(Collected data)

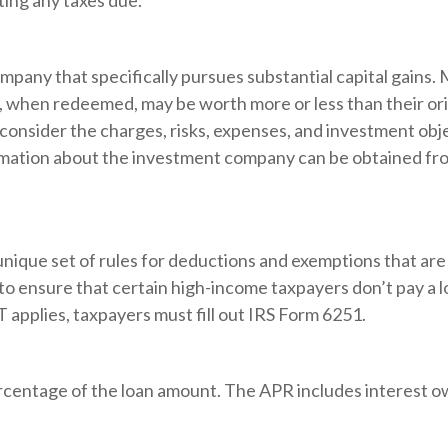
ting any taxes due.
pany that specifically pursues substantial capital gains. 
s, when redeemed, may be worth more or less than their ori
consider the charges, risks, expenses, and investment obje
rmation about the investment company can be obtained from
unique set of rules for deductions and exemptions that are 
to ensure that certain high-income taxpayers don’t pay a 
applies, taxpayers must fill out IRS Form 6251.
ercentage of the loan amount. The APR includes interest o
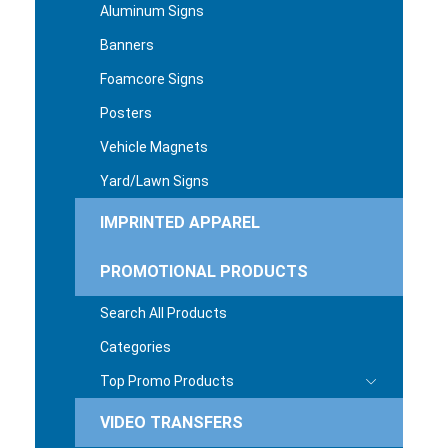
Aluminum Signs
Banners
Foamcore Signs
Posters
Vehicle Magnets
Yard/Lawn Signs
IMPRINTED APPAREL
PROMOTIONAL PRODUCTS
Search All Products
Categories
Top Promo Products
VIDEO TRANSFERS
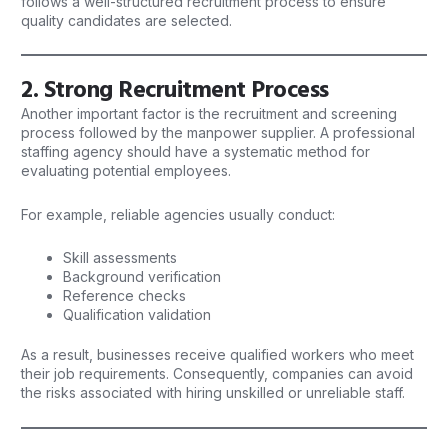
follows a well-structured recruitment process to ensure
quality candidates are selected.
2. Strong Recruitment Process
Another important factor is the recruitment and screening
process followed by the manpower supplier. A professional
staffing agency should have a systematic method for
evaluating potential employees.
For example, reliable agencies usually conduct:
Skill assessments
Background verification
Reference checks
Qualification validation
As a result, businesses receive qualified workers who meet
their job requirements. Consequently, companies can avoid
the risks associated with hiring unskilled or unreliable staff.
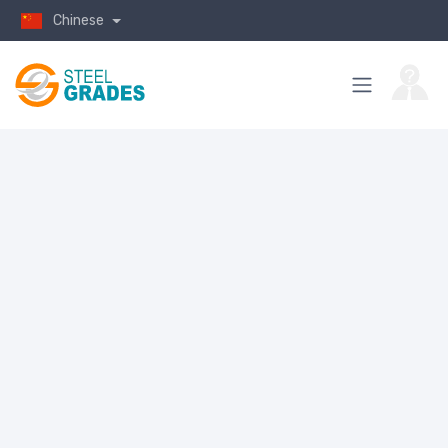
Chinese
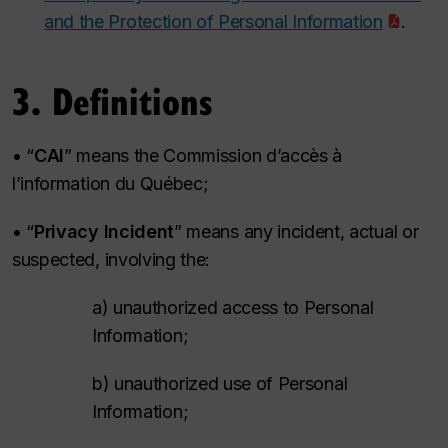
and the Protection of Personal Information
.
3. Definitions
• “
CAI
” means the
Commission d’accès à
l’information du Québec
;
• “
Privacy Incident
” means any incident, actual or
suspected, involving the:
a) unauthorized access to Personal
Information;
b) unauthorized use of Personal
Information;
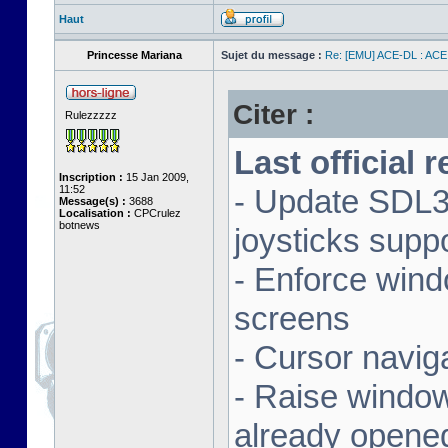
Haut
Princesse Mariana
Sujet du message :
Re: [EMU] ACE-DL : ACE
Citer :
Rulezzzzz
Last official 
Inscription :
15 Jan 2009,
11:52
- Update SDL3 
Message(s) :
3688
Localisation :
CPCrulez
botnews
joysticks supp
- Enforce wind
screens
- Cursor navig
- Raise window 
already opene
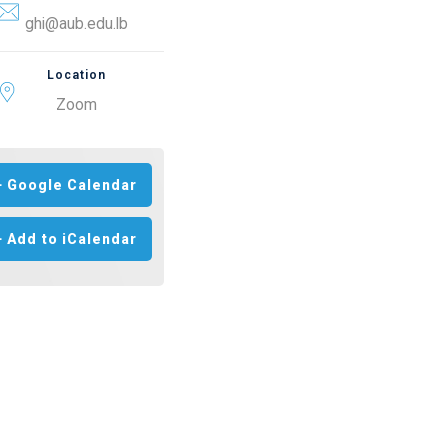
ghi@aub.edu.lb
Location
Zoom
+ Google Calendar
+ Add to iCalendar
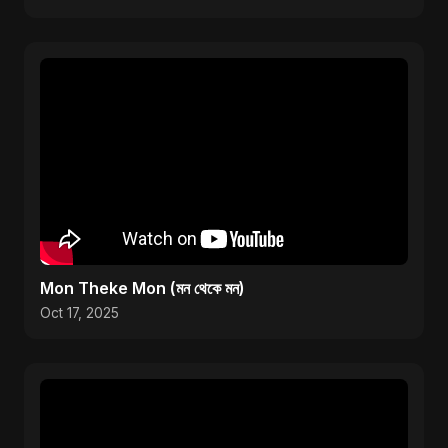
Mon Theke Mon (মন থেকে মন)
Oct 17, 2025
--
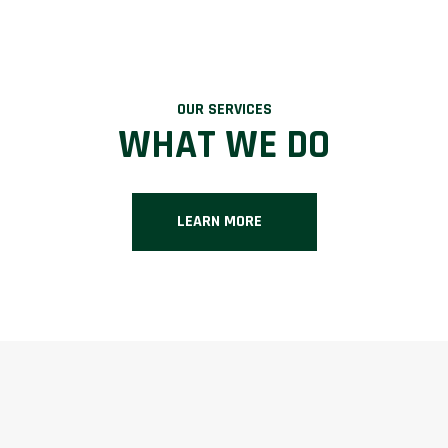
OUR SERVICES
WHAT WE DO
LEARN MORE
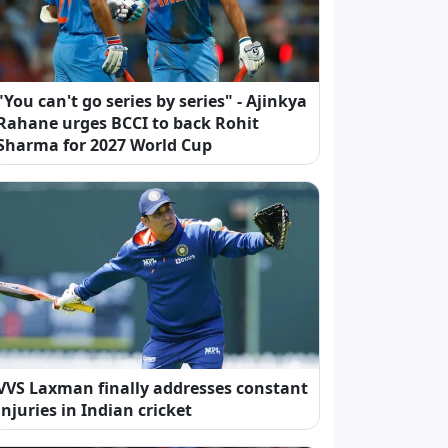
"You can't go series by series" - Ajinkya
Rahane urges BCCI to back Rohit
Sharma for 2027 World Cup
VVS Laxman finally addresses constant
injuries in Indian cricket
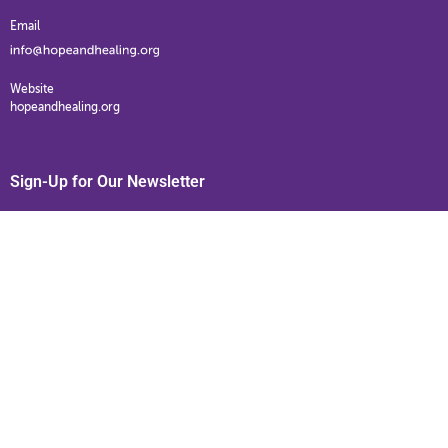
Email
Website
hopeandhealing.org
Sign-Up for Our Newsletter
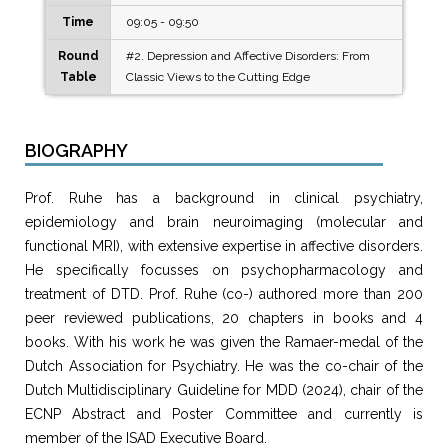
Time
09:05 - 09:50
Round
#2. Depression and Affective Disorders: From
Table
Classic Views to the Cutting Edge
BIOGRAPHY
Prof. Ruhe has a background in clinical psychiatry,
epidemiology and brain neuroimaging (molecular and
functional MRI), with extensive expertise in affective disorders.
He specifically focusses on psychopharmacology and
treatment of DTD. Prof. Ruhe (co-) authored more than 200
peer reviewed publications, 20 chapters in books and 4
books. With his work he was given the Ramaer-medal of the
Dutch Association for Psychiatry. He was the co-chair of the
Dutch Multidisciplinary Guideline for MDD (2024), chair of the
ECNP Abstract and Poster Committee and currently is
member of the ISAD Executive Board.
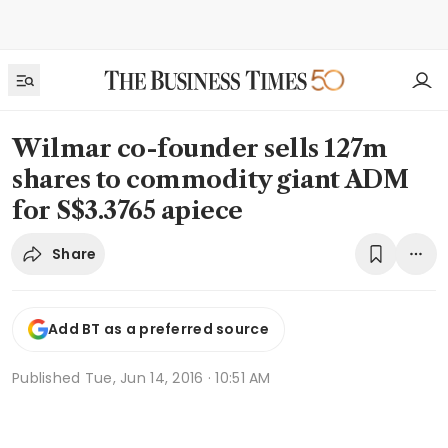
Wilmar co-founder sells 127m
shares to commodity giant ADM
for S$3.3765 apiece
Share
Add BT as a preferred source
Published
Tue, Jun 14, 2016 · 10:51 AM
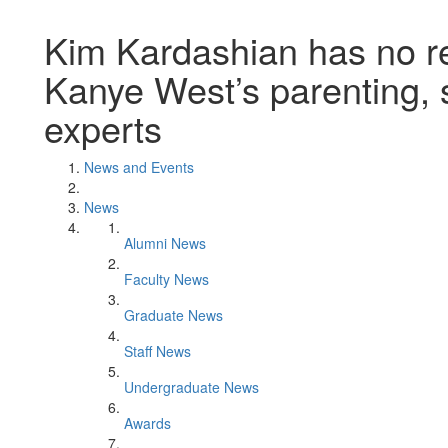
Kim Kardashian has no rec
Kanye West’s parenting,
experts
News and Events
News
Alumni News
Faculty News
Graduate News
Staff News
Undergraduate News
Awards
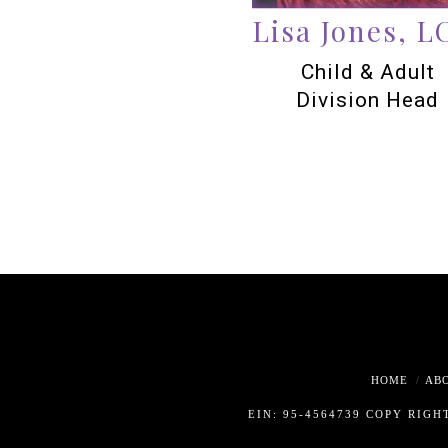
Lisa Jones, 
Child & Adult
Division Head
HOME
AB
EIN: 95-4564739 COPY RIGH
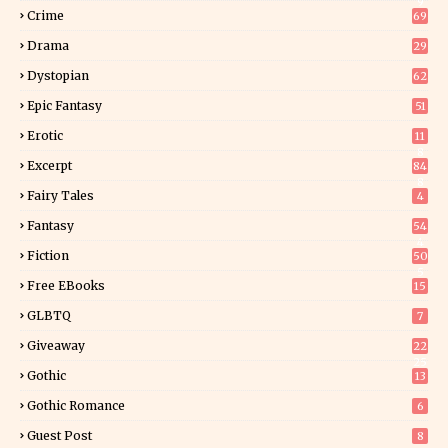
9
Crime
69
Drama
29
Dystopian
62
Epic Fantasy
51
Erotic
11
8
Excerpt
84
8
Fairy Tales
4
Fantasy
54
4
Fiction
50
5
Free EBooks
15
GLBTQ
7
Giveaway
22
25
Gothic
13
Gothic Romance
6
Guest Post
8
---
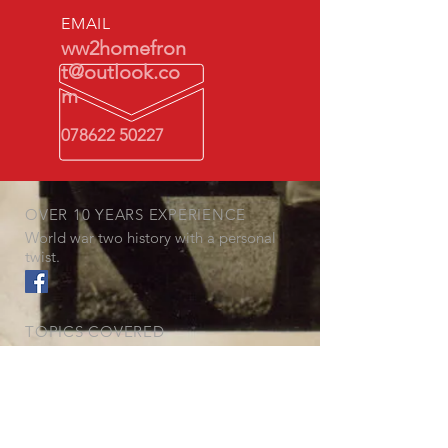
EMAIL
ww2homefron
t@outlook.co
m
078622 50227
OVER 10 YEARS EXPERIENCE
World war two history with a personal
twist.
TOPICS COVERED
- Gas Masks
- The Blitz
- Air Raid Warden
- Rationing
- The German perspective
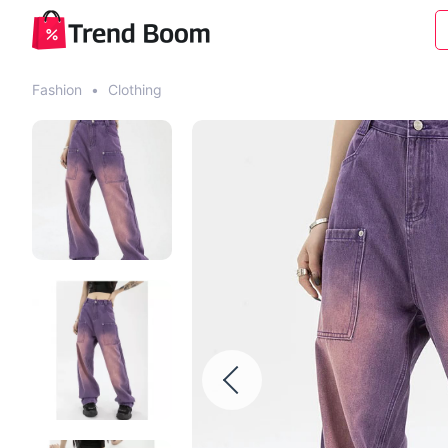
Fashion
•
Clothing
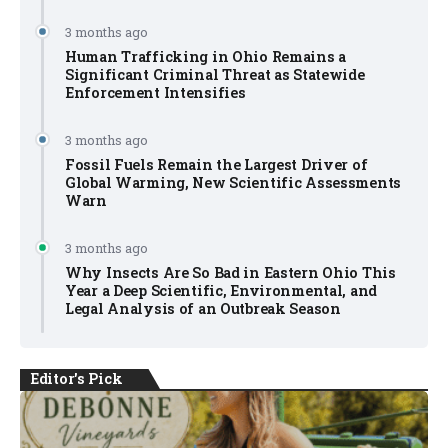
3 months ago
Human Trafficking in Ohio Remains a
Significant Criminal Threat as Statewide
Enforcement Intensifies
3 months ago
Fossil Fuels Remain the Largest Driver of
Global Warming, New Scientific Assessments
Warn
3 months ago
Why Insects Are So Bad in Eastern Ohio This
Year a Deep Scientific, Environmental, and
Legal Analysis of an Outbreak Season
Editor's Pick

** Directions **
Output the lines of the listing starting with the line that contains "ting any taxes due." and going on through the line that contains "ercentage of the", both included, copied exactly.

** Task answer **
ting any taxes due.
pany that specifically pursues substantial capital gains. 
s, when redeemed, may be worth more or less than their ori
consider the charges, risks, expenses, and investment obje
rmation about the investment company can be obtained from
unique set of rules for deductions and exemptions that are 
to ensure that certain high-income taxpayers don’t pay a 
applies, taxpayers must fill out IRS Form 6251.
ercentage of the loan amount. The APR includes interest o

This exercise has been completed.